- **Requirement**
In full and without changes, output the data.

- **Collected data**

-- Opening Marker --

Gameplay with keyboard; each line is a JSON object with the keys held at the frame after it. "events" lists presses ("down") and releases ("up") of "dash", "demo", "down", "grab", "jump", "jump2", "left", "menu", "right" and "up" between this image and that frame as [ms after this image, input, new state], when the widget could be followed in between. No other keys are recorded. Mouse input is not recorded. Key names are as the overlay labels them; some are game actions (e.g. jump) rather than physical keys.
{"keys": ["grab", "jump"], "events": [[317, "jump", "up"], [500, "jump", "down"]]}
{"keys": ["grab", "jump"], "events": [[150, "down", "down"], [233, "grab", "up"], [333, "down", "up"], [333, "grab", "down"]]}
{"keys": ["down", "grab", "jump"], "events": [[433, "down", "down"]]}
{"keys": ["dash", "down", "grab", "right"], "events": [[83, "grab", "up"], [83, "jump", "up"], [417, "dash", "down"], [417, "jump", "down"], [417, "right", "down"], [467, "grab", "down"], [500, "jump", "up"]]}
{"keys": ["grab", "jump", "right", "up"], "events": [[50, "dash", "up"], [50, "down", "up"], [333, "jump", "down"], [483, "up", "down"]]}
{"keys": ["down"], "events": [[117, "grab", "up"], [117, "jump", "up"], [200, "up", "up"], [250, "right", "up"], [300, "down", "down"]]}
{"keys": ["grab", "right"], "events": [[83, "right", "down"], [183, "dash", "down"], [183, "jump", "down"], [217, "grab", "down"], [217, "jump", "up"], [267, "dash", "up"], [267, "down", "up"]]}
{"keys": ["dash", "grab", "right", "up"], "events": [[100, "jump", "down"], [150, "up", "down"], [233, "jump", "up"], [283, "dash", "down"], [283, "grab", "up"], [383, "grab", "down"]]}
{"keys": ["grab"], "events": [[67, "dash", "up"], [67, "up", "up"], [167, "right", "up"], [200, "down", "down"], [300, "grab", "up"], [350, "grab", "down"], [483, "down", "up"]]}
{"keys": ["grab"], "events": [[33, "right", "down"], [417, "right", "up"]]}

-- Closing Marker --

- **Exercise solution**
Gameplay with keyboard; each line is a JSON object with the keys held at the frame after it. "events" lists presses ("down") and releases ("up") of "dash", "demo", "down", "grab", "jump", "jump2", "left", "menu", "right" and "up" between this image and that frame as [ms after this image, input, new state], when the widget could be followed in between. No other keys are recorded. Mouse input is not recorded. Key names are as the overlay labels them; some are game actions (e.g. jump) rather than physical keys.
{"keys": ["grab", "jump"], "events": [[317, "jump", "up"], [500, "jump", "down"]]}
{"keys": ["grab", "jump"], "events": [[150, "down", "down"], [233, "grab", "up"], [333, "down", "up"], [333, "grab", "down"]]}
{"keys": ["down", "grab", "jump"], "events": [[433, "down", "down"]]}
{"keys": ["dash", "down", "grab", "right"], "events": [[83, "grab", "up"], [83, "jump", "up"], [417, "dash", "down"], [417, "jump", "down"], [417, "right", "down"], [467, "grab", "down"], [500, "jump", "up"]]}
{"keys": ["grab", "jump", "right", "up"], "events": [[50, "dash", "up"], [50, "down", "up"], [333, "jump", "down"], [483, "up", "down"]]}
{"keys": ["down"], "events": [[117, "grab", "up"], [117, "jump", "up"], [200, "up", "up"], [250, "right", "up"], [300, "down", "down"]]}
{"keys": ["grab", "right"], "events": [[83, "right", "down"], [183, "dash", "down"], [183, "jump", "down"], [217, "grab", "down"], [217, "jump", "up"], [267, "dash", "up"], [267, "down", "up"]]}
{"keys": ["dash", "grab", "right", "up"], "events": [[100, "jump", "down"], [150, "up", "down"], [233, "jump", "up"], [283, "dash", "down"], [283, "grab", "up"], [383, "grab", "down"]]}
{"keys": ["grab"], "events": [[67, "dash", "up"], [67, "up", "up"], [167, "right", "up"], [200, "down", "down"], [300, "grab", "up"], [350, "grab", "down"], [483, "down", "up"]]}
{"keys": ["grab"], "events": [[33, "right", "down"], [417, "right", "up"]]}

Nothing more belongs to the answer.